Saved data entries
====================

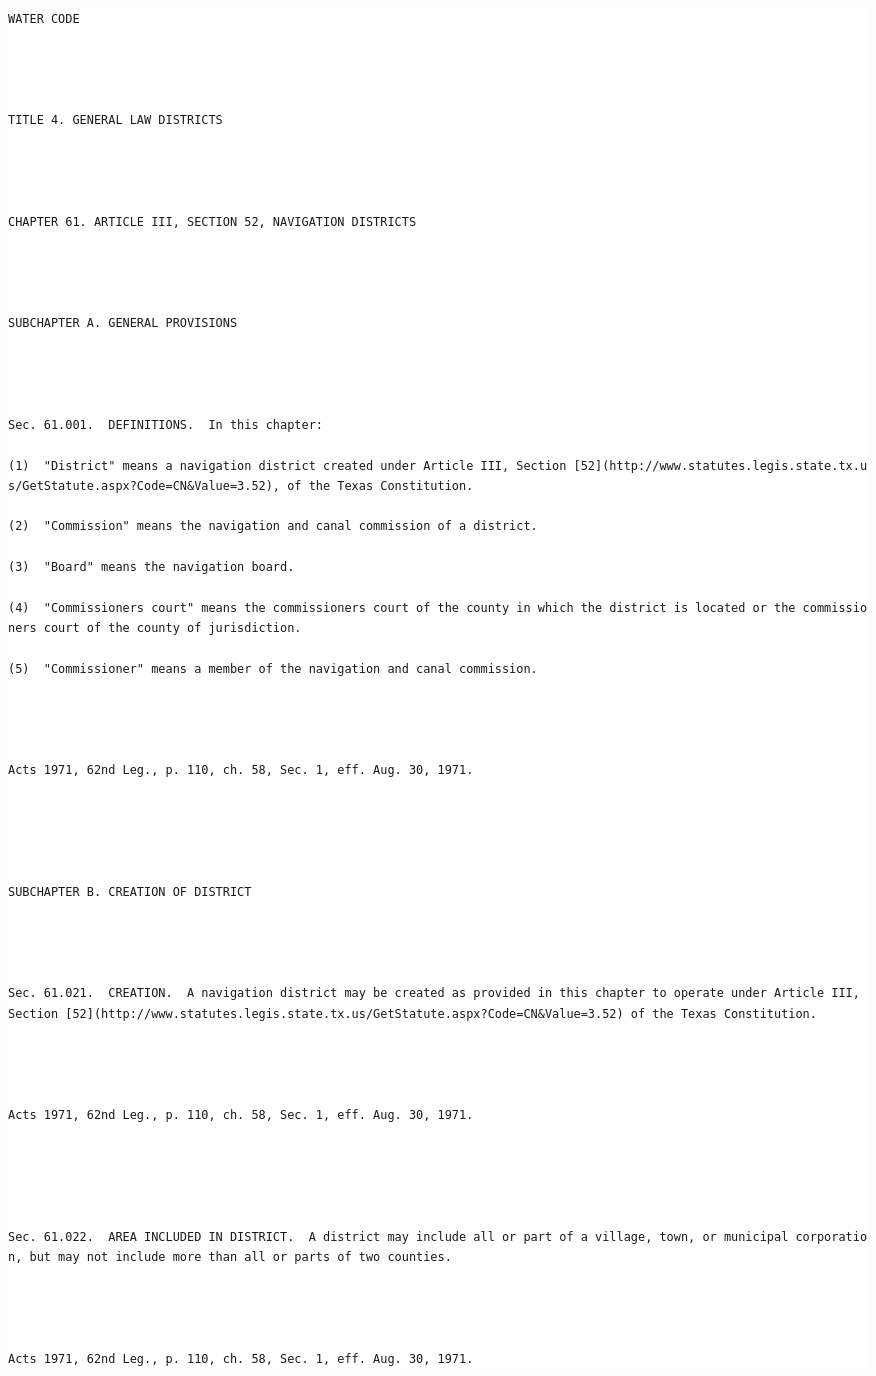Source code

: ﻿
    
    
    	
    					
    
    
    WATER CODE
    
      
    
    
    TITLE 4. GENERAL LAW DISTRICTS
    
      
    
    
    CHAPTER 61. ARTICLE III, SECTION 52, NAVIGATION DISTRICTS
    
      
    
    
    SUBCHAPTER A. GENERAL PROVISIONS
    
      
    
    
    Sec. 61.001.  DEFINITIONS.  In this chapter:
    
    (1)  "District" means a navigation district created under Article III, Section [52](http://www.statutes.legis.state.tx.us/GetStatute.aspx?Code=CN&Value=3.52), of the Texas Constitution.
    
    (2)  "Commission" means the navigation and canal commission of a district.
    
    (3)  "Board" means the navigation board.
    
    (4)  "Commissioners court" means the commissioners court of the county in which the district is located or the commissioners court of the county of jurisdiction.
    
    (5)  "Commissioner" means a member of the navigation and canal commission.
    
    
    
    
    Acts 1971, 62nd Leg., p. 110, ch. 58, Sec. 1, eff. Aug. 30, 1971.
    
    
    
    
    
    SUBCHAPTER B. CREATION OF DISTRICT
    
      
    
    
    Sec. 61.021.  CREATION.  A navigation district may be created as provided in this chapter to operate under Article III, Section [52](http://www.statutes.legis.state.tx.us/GetStatute.aspx?Code=CN&Value=3.52) of the Texas Constitution.
    
    
    
    
    Acts 1971, 62nd Leg., p. 110, ch. 58, Sec. 1, eff. Aug. 30, 1971.
    
    
    
    
    
    Sec. 61.022.  AREA INCLUDED IN DISTRICT.  A district may include all or part of a village, town, or municipal corporation, but may not include more than all or parts of two counties.
    
    
    
    
    Acts 1971, 62nd Leg., p. 110, ch. 58, Sec. 1, eff. Aug. 30, 1971.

====================

■ What you have to do:
Copy the part of the data that opens with the line containing "county of jurisdiction." and closes with the line containing "SUBCHAPTER B. CREATION OF DISTRICT", including both of those lines.

■ Response to this task:
    (4)  "Commissioners court" means the commissioners court of the county in which the district is located or the commissioners court of the county of jurisdiction.
    
    (5)  "Commissioner" means a member of the navigation and canal commission.
    
    
    
    
    Acts 1971, 62nd Leg., p. 110, ch. 58, Sec. 1, eff. Aug. 30, 1971.
    
    
    
    
    
    SUBCHAPTER B. CREATION OF DISTRICT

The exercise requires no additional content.